The same sort of thing is happening inside a lightbulb filament. The "energy" that hits the molecules of tungsten inside the filament is actually the electron flow of electricity. This causes the filament to heat and the outer layer of molecules get hot enough to sublimate. The wayward molecles end up floating around in the vacuum until they either reattach to the filament or hit the much cooler side of the light bulb itself. Since it's cooler, it sticks there. Eventually through this process, the filament gets thinner and thinner and will eventually break. Dead lightbulb. If you've ever seen an old light bulb that appears to have been turned into a mirror, that's what you're seeing--sublimated filament that's attached itself to the inside of the glass.

What does this have to do with energy savings? Well, the powers that be decided that lightbulbs needed to be more energy effecient. How do you do this? Well, if you have less filament, you need less power to make it glow. Less filament material is what causes the burning out  problem we all have today. I don't know who's idea it was to make lightbulb filaments thinner, but thinner they are. Thinner filaments do use less electricity, however, since there's less filament, there's less life to a bulb. Less filament means the filament can lose less of itself through sublimation to the outside of the bulb before breaking. Less filament also means there's much less physical shock resistance in a bulb today than in an older bulb.

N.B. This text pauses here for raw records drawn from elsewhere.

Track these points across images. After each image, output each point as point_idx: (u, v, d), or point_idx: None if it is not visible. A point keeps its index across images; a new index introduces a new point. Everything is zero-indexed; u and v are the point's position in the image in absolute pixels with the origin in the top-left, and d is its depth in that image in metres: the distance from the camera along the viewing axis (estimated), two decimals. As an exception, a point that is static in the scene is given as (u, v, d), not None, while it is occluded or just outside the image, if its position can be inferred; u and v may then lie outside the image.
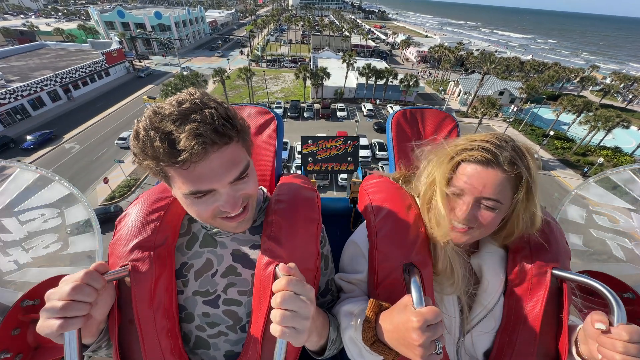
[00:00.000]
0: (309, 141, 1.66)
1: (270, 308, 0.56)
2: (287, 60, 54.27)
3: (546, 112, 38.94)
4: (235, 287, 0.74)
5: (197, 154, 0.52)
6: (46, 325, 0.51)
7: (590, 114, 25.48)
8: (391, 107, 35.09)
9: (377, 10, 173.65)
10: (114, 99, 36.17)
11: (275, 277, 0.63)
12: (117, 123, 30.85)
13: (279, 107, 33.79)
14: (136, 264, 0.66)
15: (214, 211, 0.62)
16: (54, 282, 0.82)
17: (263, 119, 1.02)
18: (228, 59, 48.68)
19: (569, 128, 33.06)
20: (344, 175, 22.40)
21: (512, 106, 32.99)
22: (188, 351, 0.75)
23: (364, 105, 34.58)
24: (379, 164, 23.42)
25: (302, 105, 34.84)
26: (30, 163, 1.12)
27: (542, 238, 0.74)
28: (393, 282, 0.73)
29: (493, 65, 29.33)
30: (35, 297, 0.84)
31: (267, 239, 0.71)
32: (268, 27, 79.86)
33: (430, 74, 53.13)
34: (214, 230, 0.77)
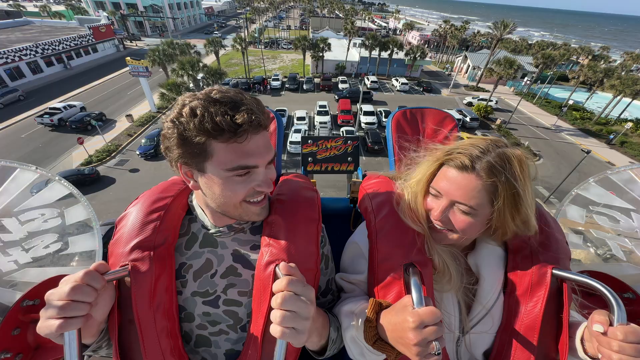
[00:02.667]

OK, so who wins here? The consumer wins becasuse he/she uses less electricity and that is better for the environment. If this were the whole story, we'd all be happy campers.

Who's interest would it be in if the government mandated that lightbulbs burn out more often? If you said the lightbulb makers, you'd be right! You know, a lightbulb manufacturer could make an awful lot of hay with this program. It could sell lightbulbs that burn out at twice the rate of regular bulbs, sell more of them (since they're always burning out), and tout the fact that they're an "energy conscious" and "responsible" company. Call these folks winners and buy their stock.

I'm not saying that the lightbulb companies were behind this law, but they sure stood to benefit from it if it were passed. Who's really winning here? Well, the lightbulb companies, the aluminum, tungsten and glass companies are winning for sure. I think the public welfare might be winning here, but only and I mean ONLY if the energy consumed to make these thinner bulbs doesn't offset the amount of electricity these lightbulbs are supposedly saving. I don't know how this shakes out, but I do know that it takes an enormous amount of energy to mine and refine aluminum. It also takes quite a bit of energy to melt glass. I know nothing about tungsten, but it isn't used in everyday situations (they're not making cooking ware/auto bodies out of it), and therefore must be pretty expensive. This means that it's either rare, hard to refine, or hard to work with. All these things would take energy to overcome. On the other hand, there are an awful lot of lightbulbs consuming energy...

The losers here are you and me. We have to buy these crappy bulbs, and take the time to replace them at our homes. This takes money and the most important thing of all. Time. The opportunity cost in time of climbing up on top of my stair rail to change the bulb in my stairwell is paid for in time I could be doing something else.

So, what do we do?

This is a RANT, silly, I'm just venting. I don't know what to do. I suspect this situation is financially advantageous to the lightbulb makers who have the money to keep this law from changing, so I don't think we'll be getting decent bulbs for a long time. One could use "Rough Service" bulbs, but I've had nothing but trouble with these things and they seem to burn out just as fast. Halogen? Perhaps. I have 3 long-life bulbs in my garage that I paid a premium for (I'm such a sucker), so we'll see if the answer is to pay more for lightbulbs that are designed the way they should be in the first place. How about flourescents? How about not. I'll opt out of the 60 cycle flicker, thanks. What a damned unpleasant light those things throw. Yucko.